Dude, You've Gotta, Like...FEEL The Piano...WHOOAAAA....

Notes taken from a class about how Body Image is portrayed in film, in this case the movie "The Piano":

[The idea the teacher in this class put forth is that seeing an image would evoke the same sensory response as actually feeing the thing you see.  Which got me thinking...]

Okay.  So, the teacher sees the piano and "feels" the wood.  It evokes that in him, but it does nothing for me.  I can experience the sensation if I stare at the piano and consciously call up the memory of brushing my hand on smooth wood, but it doesn't evoke the feeling in me.

I'm starting to understand what the instructor is getting at, but still have little idea what this has to do with body image.  Also, it took two whole class periods to get to this infinitesimal level of understanding.  (Hell, at least it got me writing again.)   (Though if you go further with this kinda thing, it does make for different ways to watch movies.  Especially bullshit arthouse claptrap like this.)
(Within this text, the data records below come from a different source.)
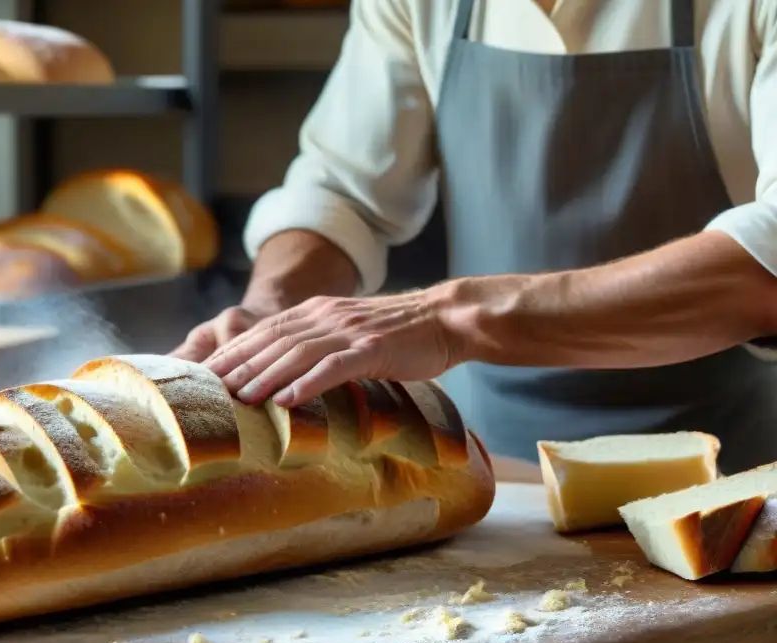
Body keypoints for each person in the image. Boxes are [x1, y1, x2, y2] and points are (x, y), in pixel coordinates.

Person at [172, 0, 777, 474]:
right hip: (497, 477)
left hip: (733, 472)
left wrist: (448, 318)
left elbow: (767, 259)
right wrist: (272, 313)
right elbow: (343, 192)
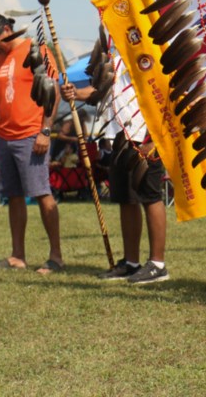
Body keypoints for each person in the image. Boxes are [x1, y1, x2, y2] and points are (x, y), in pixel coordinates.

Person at [0, 13, 64, 274]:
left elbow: (54, 91)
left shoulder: (36, 51)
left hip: (32, 134)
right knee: (14, 197)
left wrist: (46, 131)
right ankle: (18, 256)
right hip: (4, 137)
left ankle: (56, 257)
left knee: (42, 193)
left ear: (7, 30)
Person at [62, 47, 169, 285]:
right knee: (126, 199)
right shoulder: (114, 56)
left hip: (142, 135)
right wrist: (76, 93)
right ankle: (131, 263)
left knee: (150, 196)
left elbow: (161, 92)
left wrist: (154, 138)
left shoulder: (145, 50)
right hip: (117, 136)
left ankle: (158, 264)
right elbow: (103, 91)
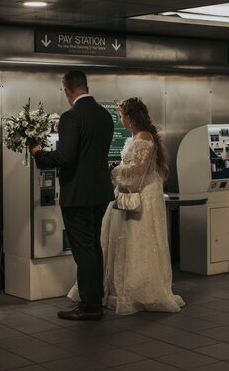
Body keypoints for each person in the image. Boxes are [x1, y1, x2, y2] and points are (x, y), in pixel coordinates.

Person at [70, 96, 184, 315]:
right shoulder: (139, 137)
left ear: (130, 118)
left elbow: (134, 174)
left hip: (141, 198)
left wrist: (113, 171)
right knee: (127, 242)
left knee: (137, 241)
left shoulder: (143, 139)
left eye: (121, 116)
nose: (120, 120)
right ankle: (123, 288)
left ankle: (138, 291)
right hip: (134, 195)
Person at [30, 70, 114, 321]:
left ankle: (89, 307)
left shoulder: (71, 117)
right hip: (100, 192)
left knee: (83, 250)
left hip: (77, 193)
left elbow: (65, 157)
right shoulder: (105, 115)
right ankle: (94, 300)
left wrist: (37, 153)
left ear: (67, 90)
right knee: (93, 246)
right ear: (86, 86)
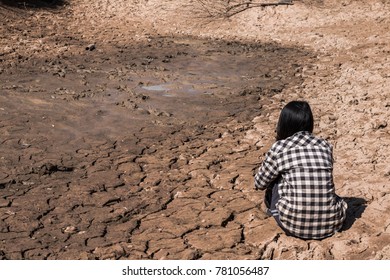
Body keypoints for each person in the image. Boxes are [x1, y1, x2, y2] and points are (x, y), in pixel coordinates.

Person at [254, 101, 347, 240]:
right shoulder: (325, 146)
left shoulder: (280, 148)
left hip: (294, 225)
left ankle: (273, 211)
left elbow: (260, 183)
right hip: (332, 224)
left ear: (284, 123)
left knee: (276, 178)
If I consciously focus on it, sure.  I can "feel" the rough wood of the piano crate, but that's not why I watch movies.  I'm not looking for sensory provocation; I'm looking for the provocation of thought and/or empathy.  I wanna have ideas I never had before, or learn something or see a story that I could relate to, or didn't know I could relate to until now, or just see some awesome shit happen because I like awesome shit.

The inherent flaw in this practice of "feeling" a movie instead of just watching it is it demands too much sensorial empathy from the audience.  Most people just want to watch something.  And I don't feel out of place in saying that most people would have to work consciously at achieving the level of synesthesia required for such an experience.  This would be the antithesis of the escapism most viewers watch movies for.  As an artist, I can understand such an aspiration, but I've had my own experiences in going too far into the abstract, and learned the hard way that you have to meet the audience half way before you can bring them any further.

Besides, this movie's gettin' a little too rapey.  (Watch out!  Harvey Keitel is RIGHT BEHIND YOU!)